- The Washington Times - Wednesday, May 1, 2019

A former CIA officer pleaded guilty Wednesday to giving Chinese spies information about the agency’s top-secret operations in China.

Jerry Chun Shing Lee, a naturalized U.S. citizen who left the CIA in 2007 after 13 years, pleaded guilty to conspiring to communicate, deliver and transmit national defense information to the People’s Republic of China. He will be sentenced on August 23 and faces a maximum of life in prison, though he’ll likely receive a more a lenient punishment.

Authorities arrested Lee in January 2018 in New York after he arrived in the U.S. on a flight from Hong Kong. He was indicted last May and initially charged with illegally possessing classified information.

It is the third case in less than a year in which a former U.S. intelligence officer has pled guilty or been convicted of conspiring with Chinese intelligence services to transfer national defense secrets.

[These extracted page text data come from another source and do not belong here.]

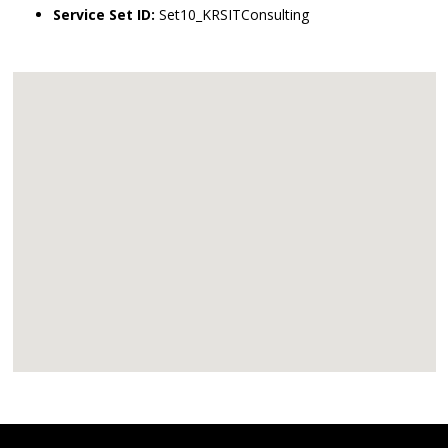
Service Set ID:
Set10_KRSITConsulting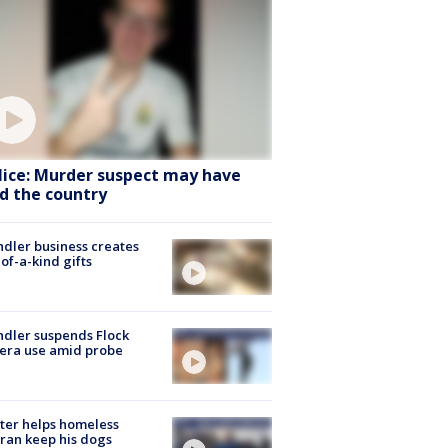
lice: Murder suspect may have
ed the country
dler business creates
of-a-kind gifts
dler suspends Flock
era use amid probe
ter helps homeless
ran keep his dogs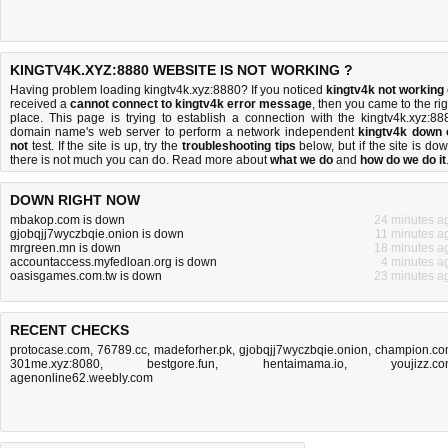
KINGTV4K.XYZ:8880 WEBSITE IS NOT WORKING ?
Having problem loading kingtv4k.xyz:8880? If you noticed
kingtv4k not working
received a
cannot connect to kingtv4k error message
, then you came to the rig
place. This page is trying to establish a connection with the kingtv4k.xyz:88
domain name's web server to perform a network independent
kingtv4k down 
not
test. If the site is up, try the
troubleshooting tips
below, but if the site is dow
there is
not much you can do
. Read more about
what we do
and
how do we do it
DOWN RIGHT NOW
mbakop.com is down
24 minutes a
gjobqjj7wyczbqie.onion is down
11 minutes a
mrgreen.mn is down
18 minutes a
accountaccess.myfedloan.org is down
4 minutes a
oasisgames.com.tw is down
23 minutes a
RECENT CHECKS
protocase.com
,
76789.cc
,
madeforher.pk
,
gjobqjj7wyczbqie.onion
,
champion.c
301me.xyz:8080
,
bestgore.fun
,
hentaimama.io
,
youjizz.c
agenonline62.weebly.com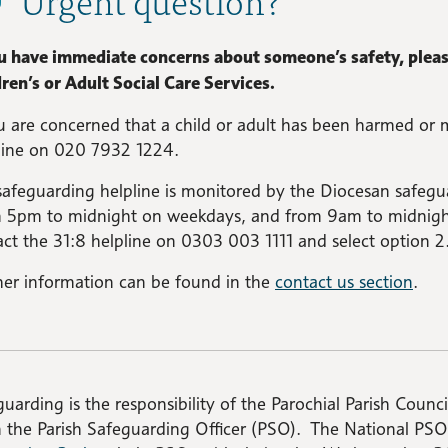
ou have immediate concerns about someone’s safety, please
ren’s or Adult Social Care Services.
u are concerned that a child or adult has been harmed or 
line on 020 7932 1224.
safeguarding helpline is monitored by the Diocesan safe
 5pm to midnight on weekdays, and from 9am to midnight
ct the 31:8 helpline on 0303 003 1111 and select option 2
her information can be found in the
contact us section
.
uarding is the responsibility of the Parochial Parish Council
n the Parish Safeguarding Officer (PSO). The National PS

Assistant Attorney General for National Security John C. Demers said the cases were a “tragic betrayal of country and colleagues.”

Prosecutors say that two Chinese intelligence officers offered to pay Lee for information starting in 2010 and he continued to receive directions through at least 2011.

The intelligence officers offered to take care of Lee for life in exchange for his cooperation, preparing a gift of $100,000 in cash according to court documents.

The investigation was part of a joint probe by the FBI-CIA, investigating how the Chinese government penetrated the CIA’s covert methods of communicating with its spies.